Nvidia’s new Tegra X1 mobile chipset is a veritable beast: It’s able to provide almost two times the graphics performance of the iPad Air 2’s A8X while also consuming just about the same amount of power, and it’s already in production, meaning tablets sporting the X1’s graphical prowess should be available to consumers in the relatively near future.
The Tegra X1’s benchmarks suggest a future where we’ll see tablets come even closer to approximating the gaming capabilities of full desktop computers. X1 is based on Maxwell, after all, the microacrchitecture used in the most recent GeForce GTX desktop graphics cards, meaning just like the K1 and Kepler before it, X1 makes it easy for developers to use desktop gaming APIs to bring their products to mobile with far fewer intricacies involved.

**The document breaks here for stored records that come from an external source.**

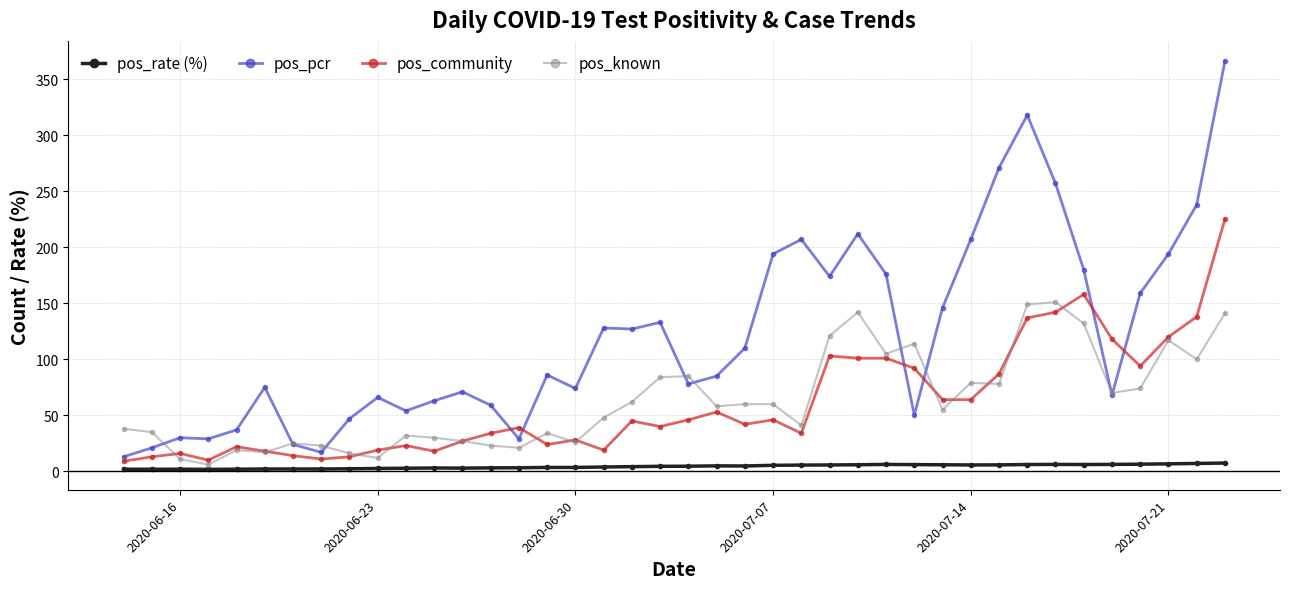

Is this an area chart (filled region under the line)?

No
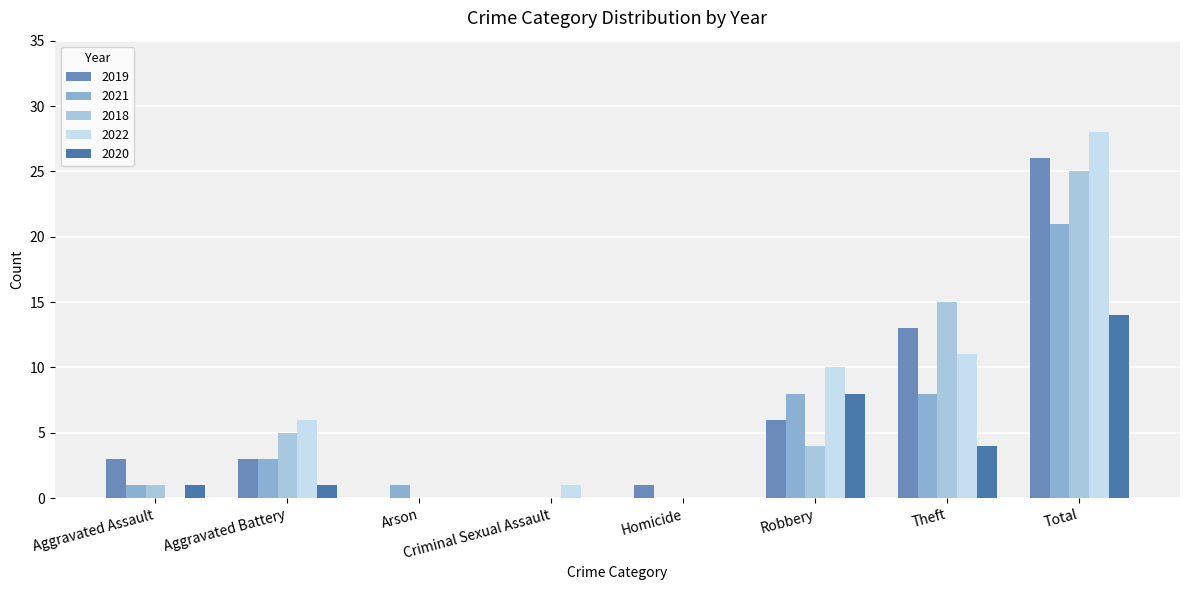

Does the chart contain stacked bars?

No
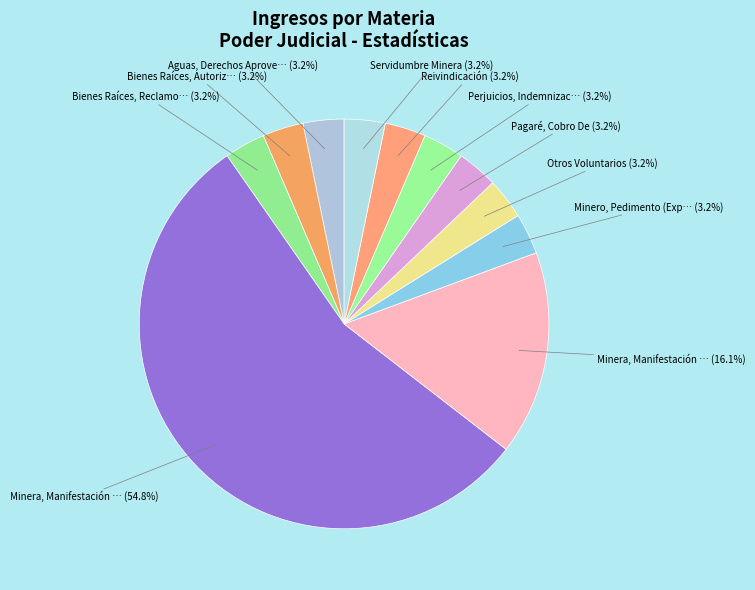

To the nearest percent, what is the average slice percentage?

9%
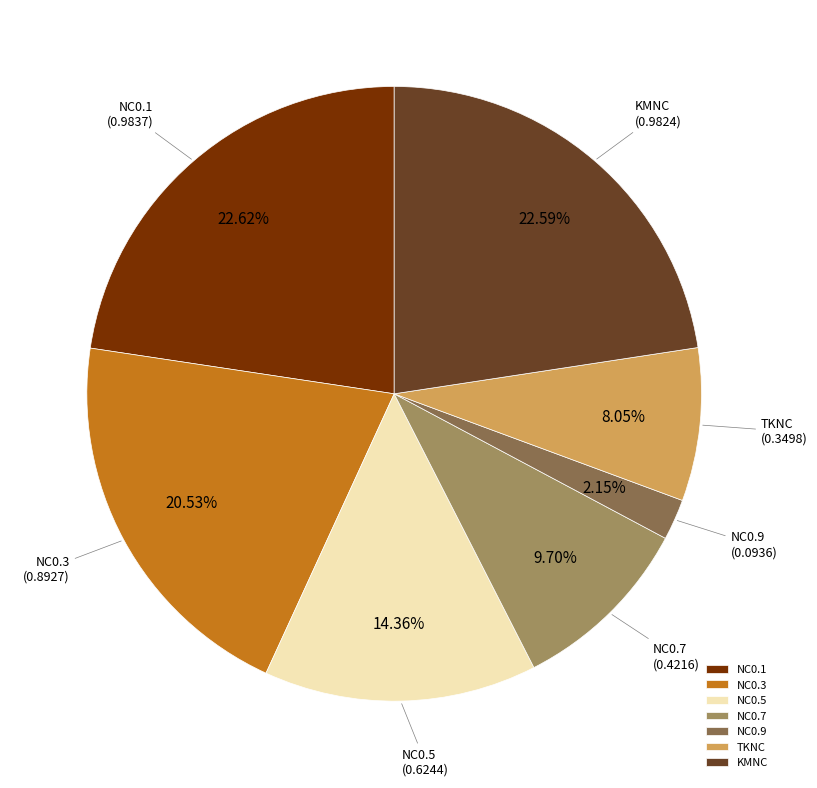

Does any single category account for the majority?

No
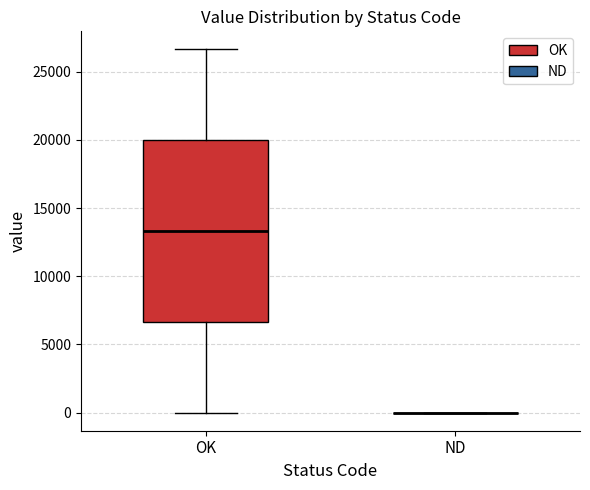

Reading left to right, transcribe this box plot: for each box, give where its median line is, the range the box spans, and where its two whiskers end, as read against the y-axis. The values are not printed on the chart, so give them approximately, as read against the axis.

OK: median 13500, box 6500 to 20000, whiskers 0 to 26500
ND: box collapsed to a line at 0, whiskers 0 to 0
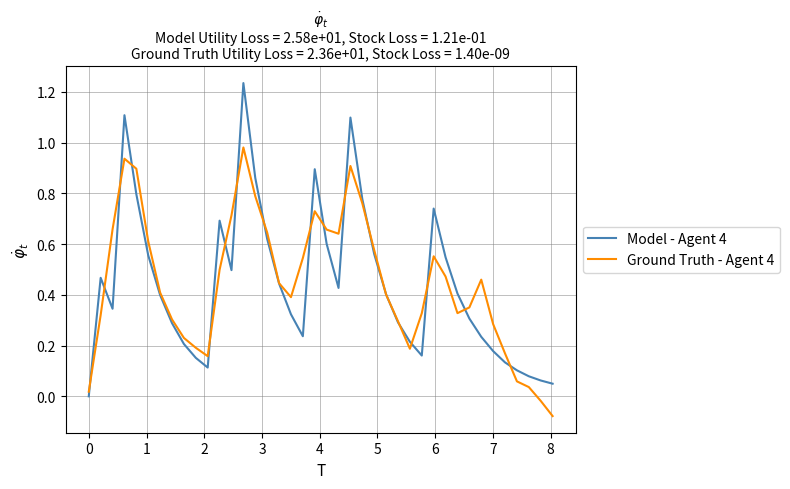

Does the chart display data point markers on the line(s)?

No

X1 features a 265-core Maxwell GPU, an 8-core 64-bit ARM CPU and can handle 60fps 4K UHD video playback in either H.265 or VP9 coding. Like the Apple-designed A8X, it uses a 20nm process, which means it’s fairly easy to benchmark it against the Apple tablet in a straight-up graphics benchmark comparison. Nvidia obliged us with just such a test, using a range of benchmarks to illustrate exactly how it compares not only to the iPad, but to the current, Tegra K1-powered Nvidia Shield Tablet, which owns the graphics performance crown among Android slates.
Nvidia’s own tests with the X1 show it performing at just about twice the rate of the Tegra K1 when it comes to 1080p offscreen performance, about 1.5x in 3Dmark 1.3 Icestorm Unlimited and almost twice the iPad Air 2 in the same metric, and about 1.5x in the BasemarkX 1.1 vs. both iPad and K1. But perhaps its most impressive performance improvements over comparable chipsets revolve around energy efficiency: The X1 offers about twice the performance as you increase power draw vs. the K1 architecture, and about 1.7x the performance of the A8X on average for the same power consumption.
The work that Nvidia is doing on mobile graphics and chipsets has tremendous impact in terms of potential for Netflix, as well as other content providers that are pushing the boundaries with streaming 4K video. 60fps is especially important to action and sports content, and to video games of course. But being able to playback video at that resolution has benefits for emerging technologies, like virtual reality, which can improve dramatically by playing ever-higher resolution at speeds that offer smooth and seamless framerates for up-close and personal viewing.
A side-by-side demo of what the Tegra X1 can handle vs. the competition revealed that it can output to 4K capable displays at a buttery smooth 60fps, which makes 30 seem almost staccato by comparison. Of course, this means having a 4K, 60fps source to begin with, which isn’t currently that easy to come by – recently-introduced devices, including the GoPro Hero 4 Black, which shoots at exactly that resolution and framerate, mean we’ll probably have a lot more content coming soon to make that more relevant to a wider swath of the population.
Of course, as the tweet above illustrates, in order to really impress, Nvidia has to make sure there’s software to take advantage of the power it provides, and in the Android world, that’s not always easy – especially because of its tendency towards fragmentation, often the target specs developers are designing for are designed to hit the wide and not-so-lofty middle section of users, meaning pushing graphical and other computation limits to their max doesn’t enter into their application designs.
Still, that’s a big part of why Nvidia has developed its own platforms, including the Shield line of devices, and it’s likely they’ll have announcements in that realm soon now that the X1 is in production. Along with new hardware will come optimized software, too, so users won’t have long to wait before they get their first taste of wha the X1 means to actual lived computing.